His brother, Eustace Alfred Skinner Oldham (Marianne's Great Great Uncle) fought with the Seaforth Highlanders. He was a junior officer who gained promotion from Lieutenant to Captain. He was attached to the 7th Battalion and was wounded in France on the 4th December 1915. He was awarded the 1915 Star. His casualty record from 1915 can be seen on TheGenealogist (pictured right).
Both Oldham brothers survived the war.
Marianne's other great grandfather, Sir Lancelot Royle, left Harrow School and joined The Royal Artillery in 1916 as a young officer aged just 18 and remained in France until the armistice. He later became one of Britain's leading retail businessmen.
Marianne is also descended from ancestors involved in the medical profession. Her grandmother (on her father's side) Penelope Royle is descended from Peter Royle, a surgeon in the 1800s, whose brother's were also involved in the medical profession.

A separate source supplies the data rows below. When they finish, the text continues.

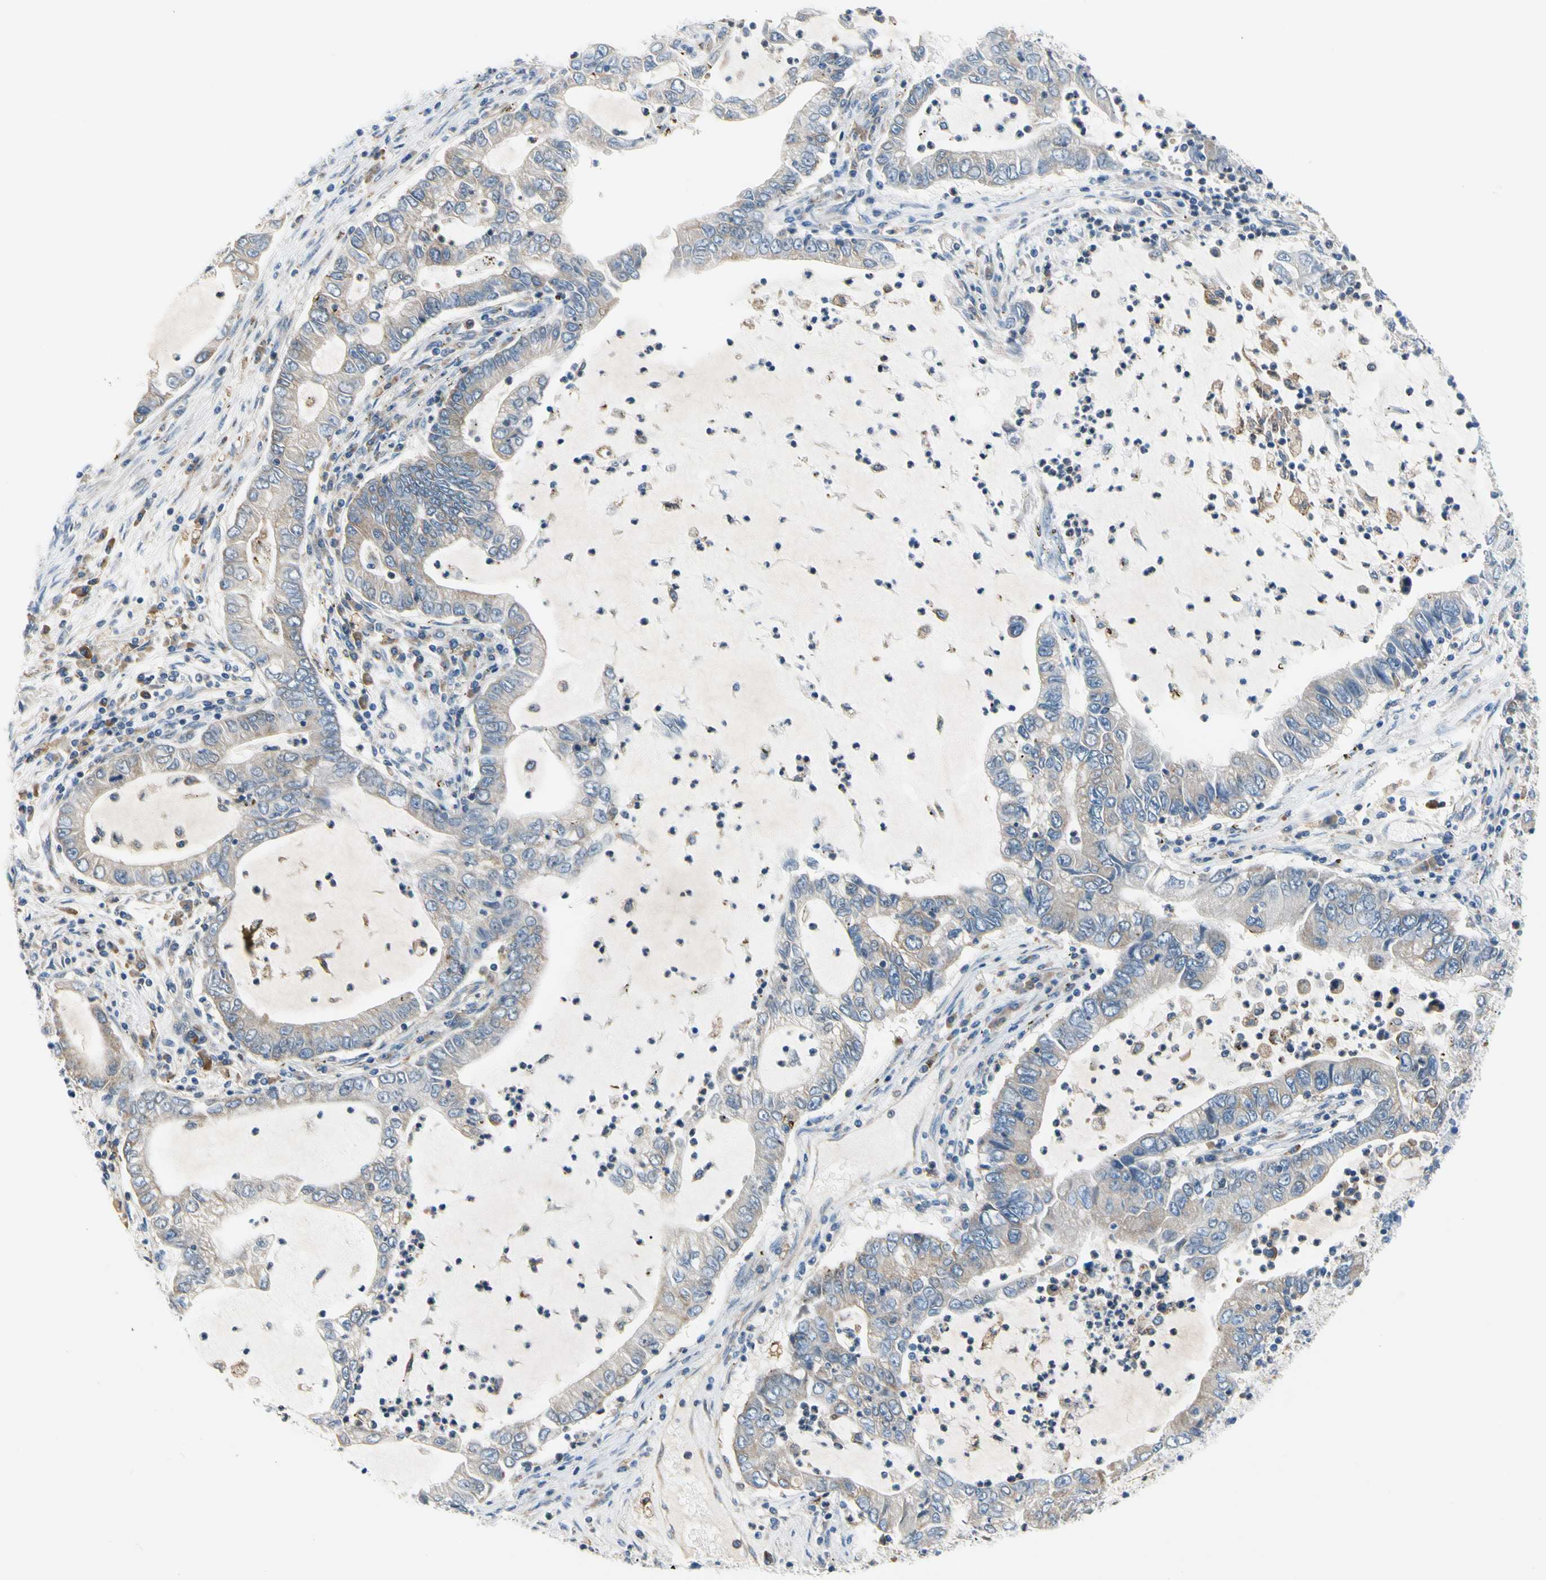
{"staining": {"intensity": "weak", "quantity": "<25%", "location": "cytoplasmic/membranous"}, "tissue": "lung cancer", "cell_type": "Tumor cells", "image_type": "cancer", "snomed": [{"axis": "morphology", "description": "Adenocarcinoma, NOS"}, {"axis": "topography", "description": "Lung"}], "caption": "Tumor cells show no significant protein positivity in lung cancer (adenocarcinoma).", "gene": "STXBP1", "patient": {"sex": "female", "age": 51}}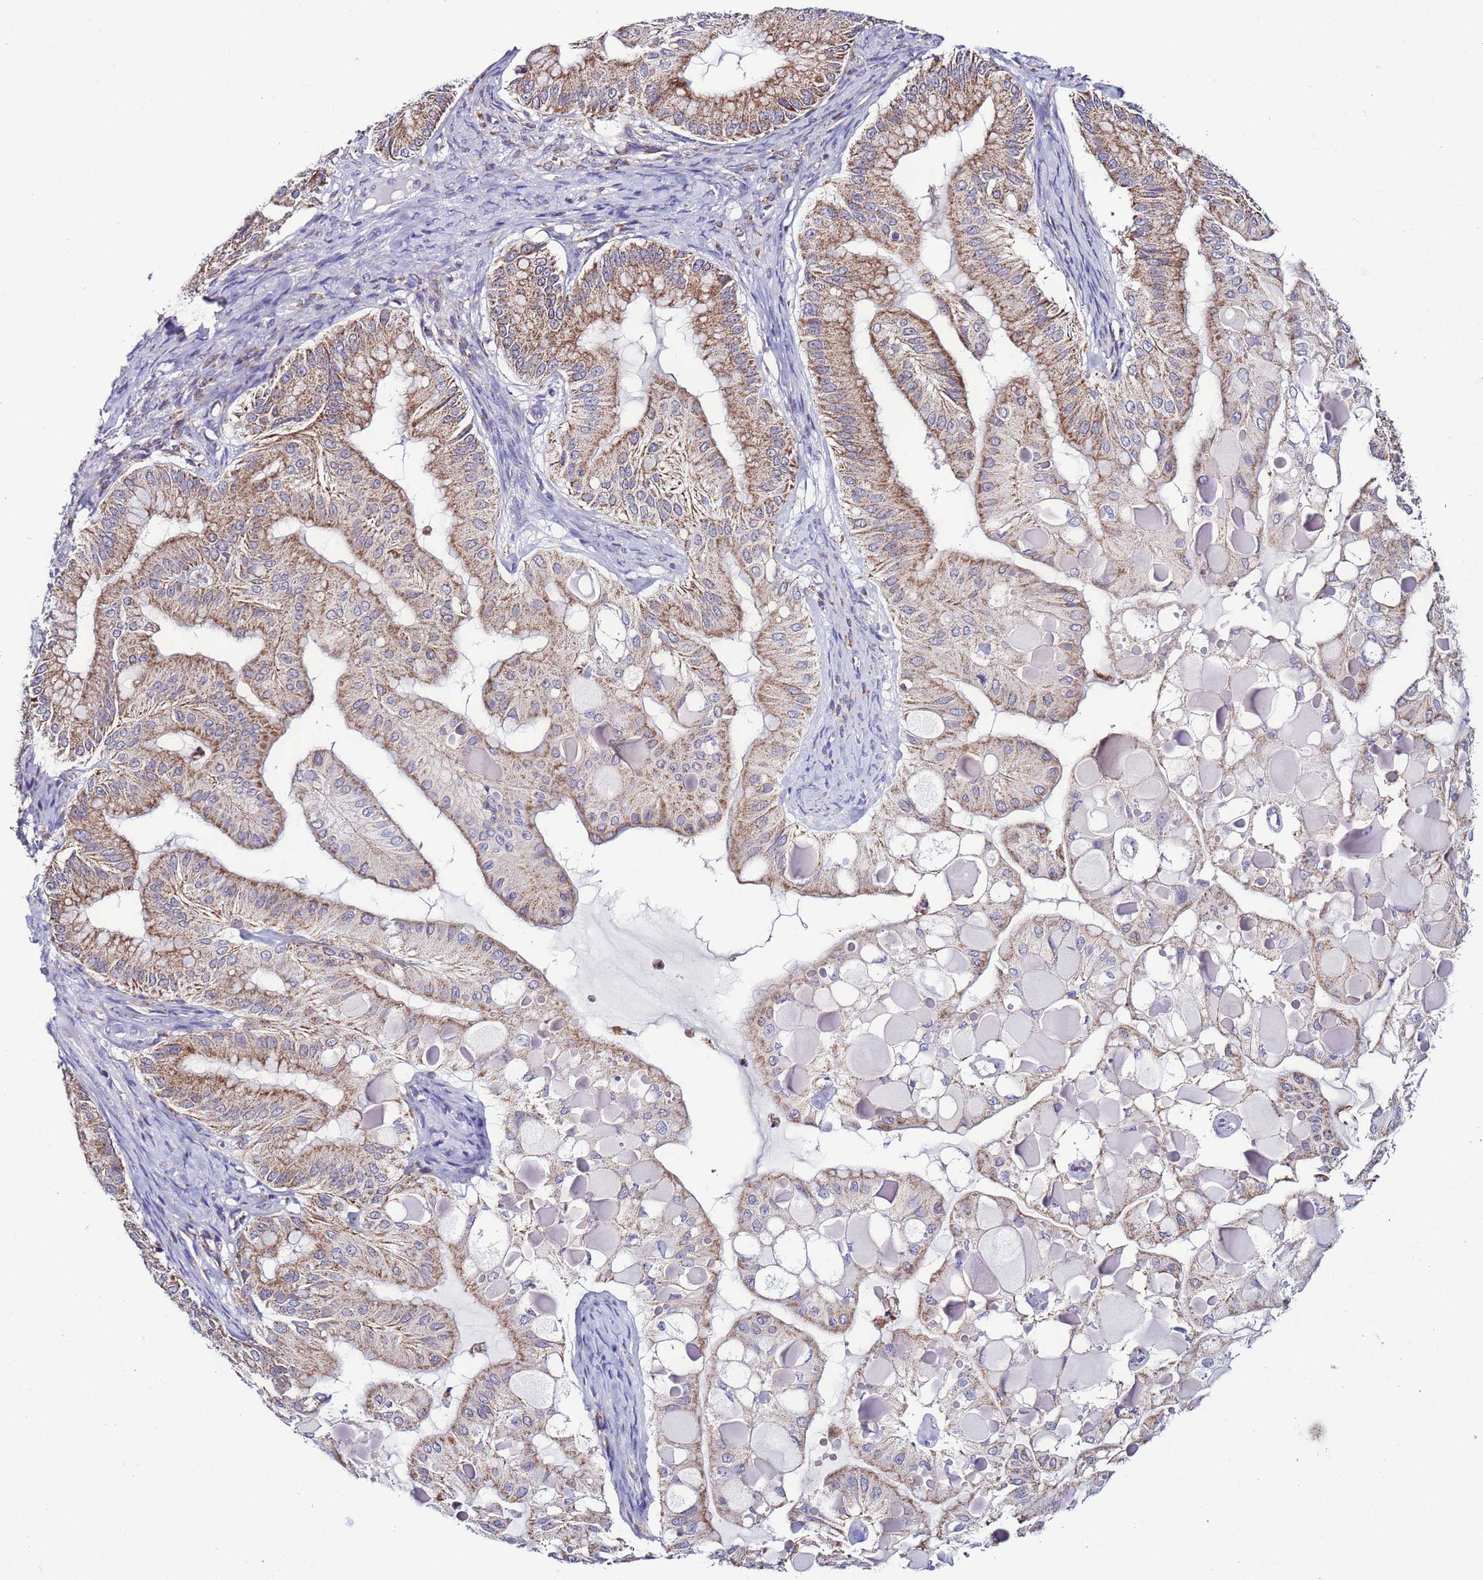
{"staining": {"intensity": "moderate", "quantity": "25%-75%", "location": "cytoplasmic/membranous"}, "tissue": "ovarian cancer", "cell_type": "Tumor cells", "image_type": "cancer", "snomed": [{"axis": "morphology", "description": "Cystadenocarcinoma, mucinous, NOS"}, {"axis": "topography", "description": "Ovary"}], "caption": "Ovarian cancer stained with DAB immunohistochemistry shows medium levels of moderate cytoplasmic/membranous staining in about 25%-75% of tumor cells.", "gene": "UEVLD", "patient": {"sex": "female", "age": 61}}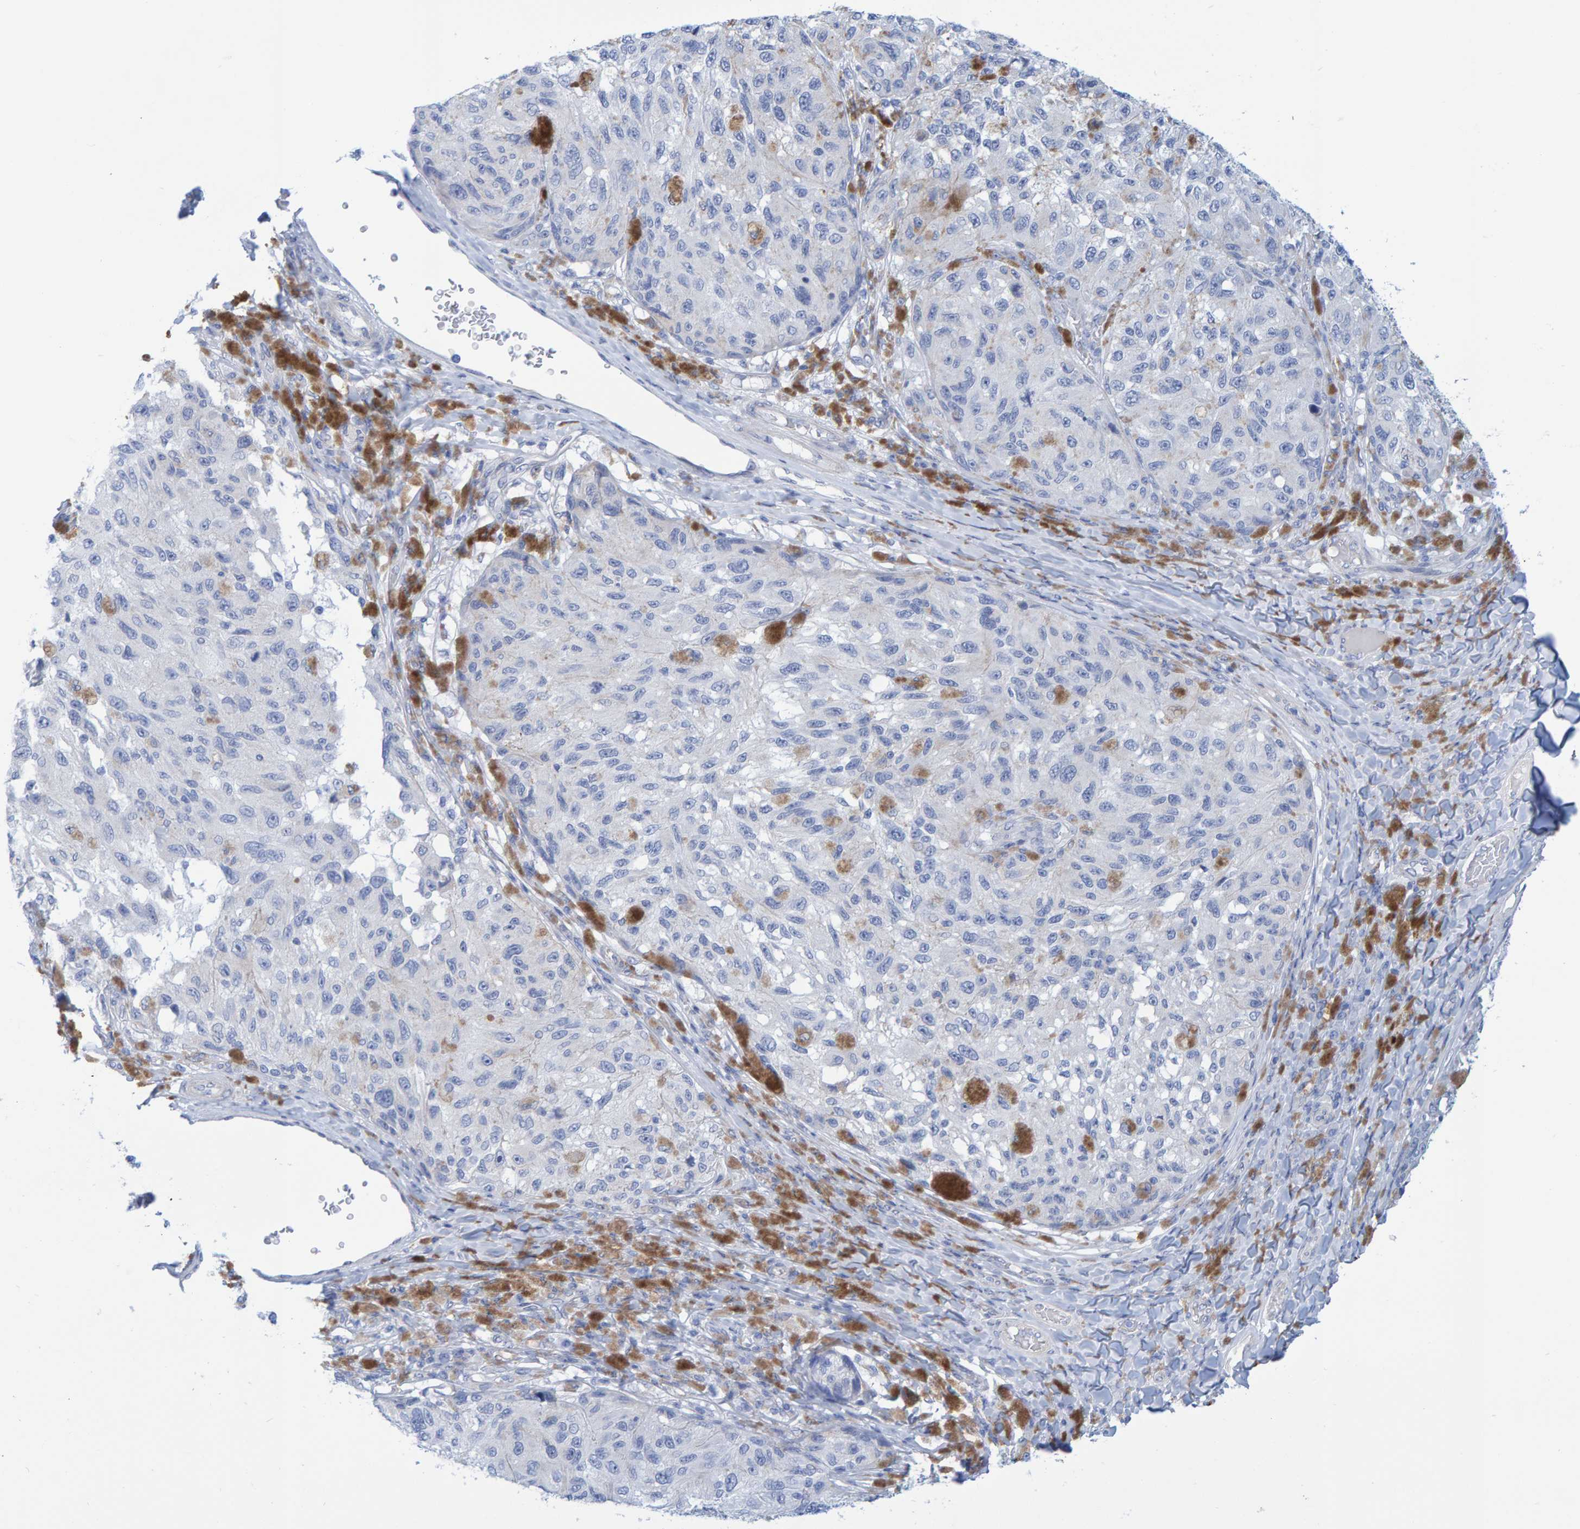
{"staining": {"intensity": "negative", "quantity": "none", "location": "none"}, "tissue": "melanoma", "cell_type": "Tumor cells", "image_type": "cancer", "snomed": [{"axis": "morphology", "description": "Malignant melanoma, NOS"}, {"axis": "topography", "description": "Skin"}], "caption": "A histopathology image of human malignant melanoma is negative for staining in tumor cells. Nuclei are stained in blue.", "gene": "JAKMIP3", "patient": {"sex": "female", "age": 73}}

Marianne's mother, Virginia Russell also has ancestors in the medical profession. Samuel Hutchinson (Marianne's great great Uncle) was a medical student in the 1911 census, potentially learning skills that may be sadly in great demand a few years later. Here we find him in a copy of the census record on TheGenealogist:
Hermione Norris plays the kind, stern and efficient matron, Grace Carter.
Her grandfather, Charles William Norris was an army regular before the war in the 9th Lancers and was wounded in December 1914 as the British Army retreated from Mons. He suffered from shrapnel wounds to his legs and, like the story of Corporal Prentiss in the first episode of the TV drama, the traumatic experience of battle left him with severe shell shock. Here we see Sergeant Charles Norris found on the 'Casualty Lists' on TheGenealogist:
Her grandfather had three other brothers who also served their country. The family are all found in the 1911 Census. As well as Charles William, there was George Edward Sherman, Frank Baker and Albert Henry Norris who all served in the First World War. George Edward Norris served in the Royal Army Medical Corps to add further coincidence to the role Hermione now plays in the drama.
Finally, there is Oona Chaplin. Oona Castilla Chaplin is the grand-daughter of legendary British comedian and film star, Charlie Chaplin.
Charlie lived in mostly poverty in his early years. His parents were musical hall artistes and here we find Charlie living with his mother Hannah and half-brother, Sydney in Walworth, South London in the 1891 Census.
By 1911, Charlie had got into the world of show business, lodging with some fellow music hall artistes, still in South London.
By the outbreak of the First World War, Charlie was living and working in America having entered the world of films. As his popularity grew, he was regarded with disdain by the British media for not joining the armed forces. His response was he would have joined but was never asked.
However, Charlie enjoyed immense popularity with the troops serving at the front and did contribute to the war effort in his own unique way. He toured the United States raising funds for the war effort as part of a Liberty Bonds campaign. He also produced a short propaganda film called The Bond which was donated to the US government for fund raising. His next film release was a comedy about life in the trenches entitled 'Shoulder Arms' which, although a gamble as it made light of the war itself, became a great success when released in 1918 and set Charlie Chaplin further on the road to legendary status.